Steve Hood, a black Democratic political consultant and talk show host based in Detroit, called any analogy to birtherism “way out of line, because nobody is being racist.”

Gary Ringer, a black firefighter and community activist in Detroit, said the retort represented a lack of “accountability.”

“Everybody wants to bring up Obama and other things that aren’t relevant,” he said.

Neither Hood nor Ringer said they had been seriously considering voting for El-Sayed prior to the controversy.

For Democrats, the stakes are high in Michigan, a one-time Democratic stronghold that narrowly went for Trump in the 2016 election. Now, with two-term GOP Gov. Rick Snyder leaving office and many observers predicting a blue wave in the midterm elections, Democrats are working to claw back a toehold in the state.

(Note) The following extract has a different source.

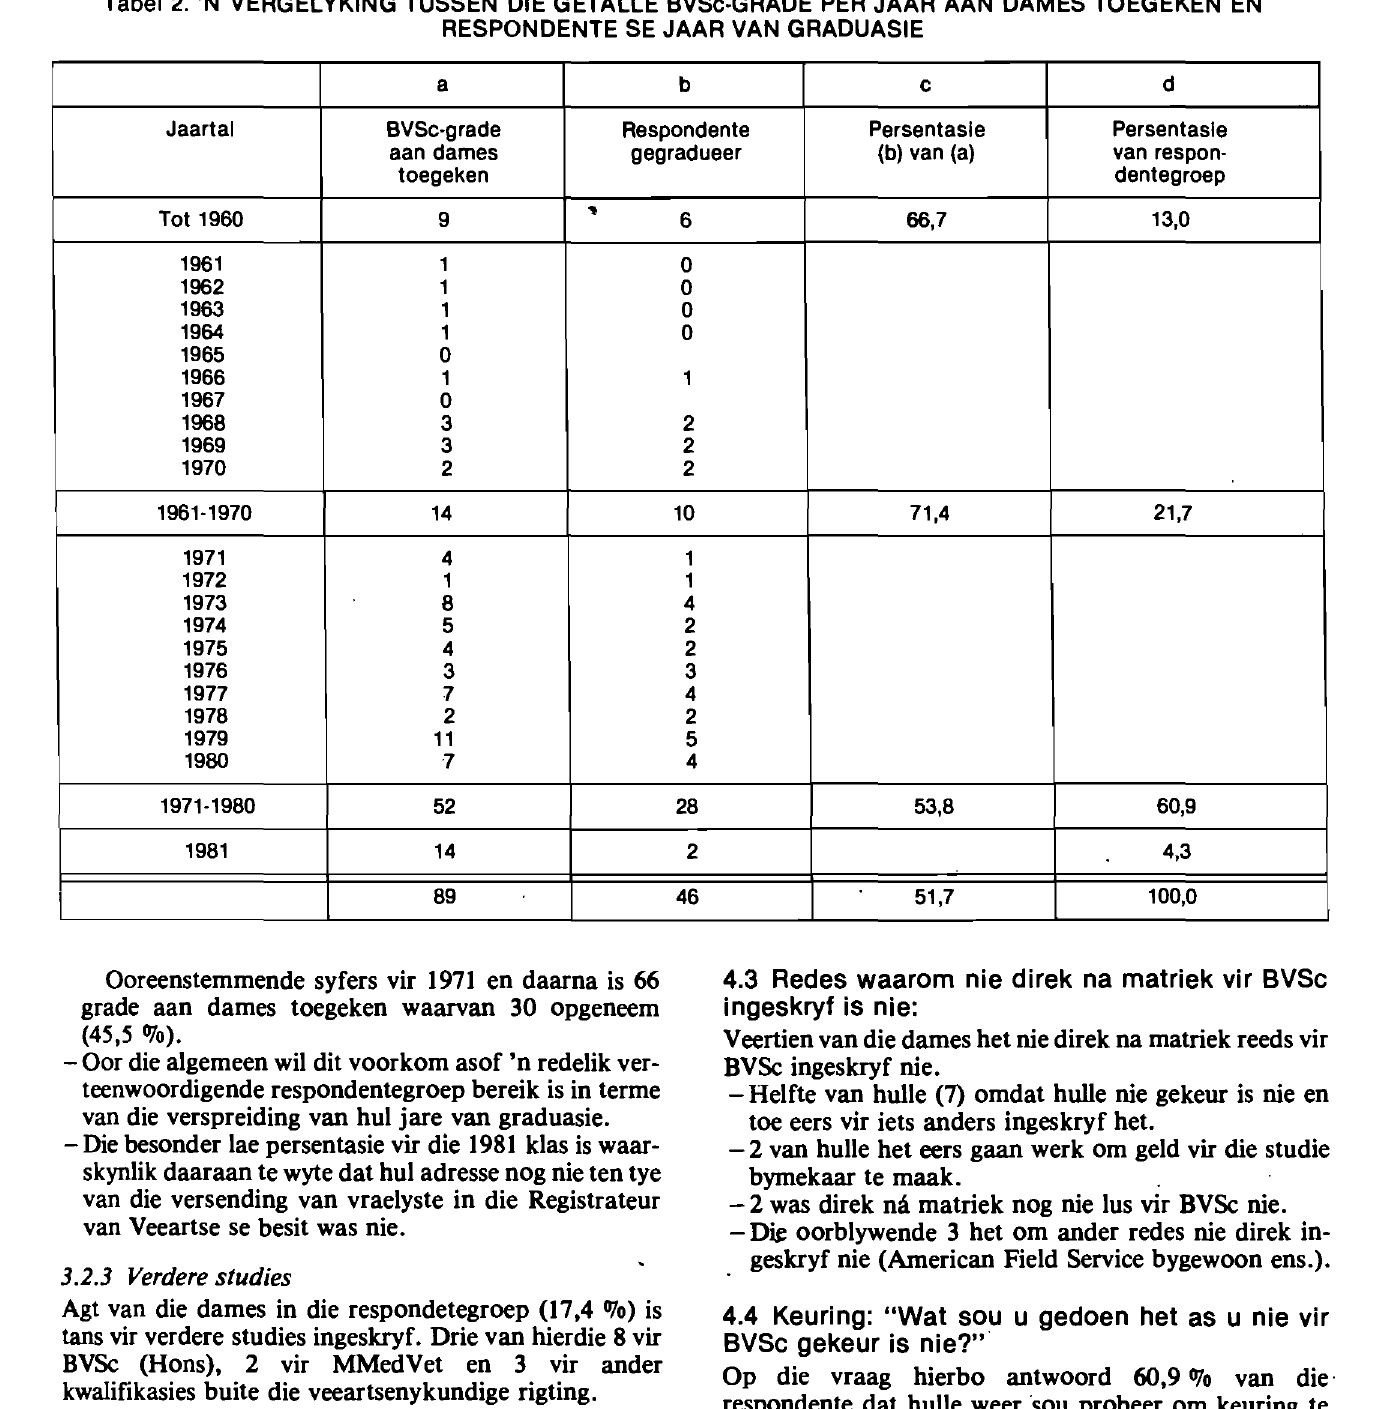
Tabel 2. 'N VERGELYKING TUSSEN DIE GETALLE BVSc-GRADE PER JAAR AAN DAMES TOEGEKEN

Although public polling is sparse in the Democratic gubernatorial primary, Gretchen Whitmer, 46, a former Democratic state Senate leader, is widely viewed as the front runner. Whitmer’s mainstream progressive campaign, which has emphasized bread-and-butter issues like promoting the skilled trades and raising the minimum wage to $15, has drawn the backing of the pro-choice group EMILY’s List, influential labor unions and former Gov. Jim Blanchard (D). She has raised over $3 million.

El-Sayed, who won acclaim as Detroit health director for pioneering a program that provided low-income city schoolchildren with eyeglasses, has embraced state-level single-payer health insurance.

El-Sayed’s strongest support has come from backers of Sanders’ presidential campaign and like-minded voters. His detailed plan to revive Michigan’s struggling cities by curbing speculation and protecting homeowners from excessive property tax assessments attracted favorable coverage in the pages of the Nation. He has raised over $1.9 million.

Whitmer also was subject to a report in Bridge featuring anonymous quotes from longtime Democratic fixers complaining about her general election viability, and urging other candidates to enter the race. The grumbling prompted charges of sexism.

Asked to respond to questions about El-Sayed’s eligibility, Whitmer campaign communications director Annie Ellison said in a statement: “Whitmer is not focused on chatter about who is or is not getting into the race and frankly there has been way too much distraction from how we fix our roads, grow our economy, and protect health care for Michigan families.

“Anything that distracts from how we solve problems and put people first in this state is not something she’s paying attention to,” Ellison added.

In a follow-up question, HuffPost asked whether Whitmer’s campaign would rule out challenging El-Sayed’s eligibility ahead of the April 24 ballot deadline.

“We take Dr. El-Sayed at his word and the campaign will not be challenging anyone’s eligibility,” Ellison said.

However, in response to rising chatter about the controversy, Michigan Democratic Party chairman Brand Dillon on Thursday released a statement acknowledging the legitimacy of the questions about El-Sayed’s eligibility and asking that he “take appropriate legal action, including asking the courts for a ruling on his eligibility as soon as possible.”

“Regrettably, we feel this is the only way to put this matter to rest quickly and without ambiguity,” Dillon said. “We hope the court would handle this request swiftly and diligently so all of our great candidates, including Dr. El-Sayed, can put this issue behind them and focus on the issues that really matter to the people of Michigan.”

HuffPost pressed Dillon to explain why the state Democratic Party would cite the comments of attorneys quoted anonymously in Bridge rather than conduct its own analysis.

He argued that a legal analysis commissioned by the state Democratic Party would still elicit skepticism that the party is playing favorites, especially if it affirmed the idea that El-Sayed’s eligibility is in doubt.

“That would only deepen cynicism that we were trying to suggest that we thought he shouldn’t be [on the ballot],” Dillon said.

Michigan’s partisan primaries are due to take place on Aug. 7.

This article has been updated with additional comment from Ellison, as well as with comments from Dillon, Hood and Ringer.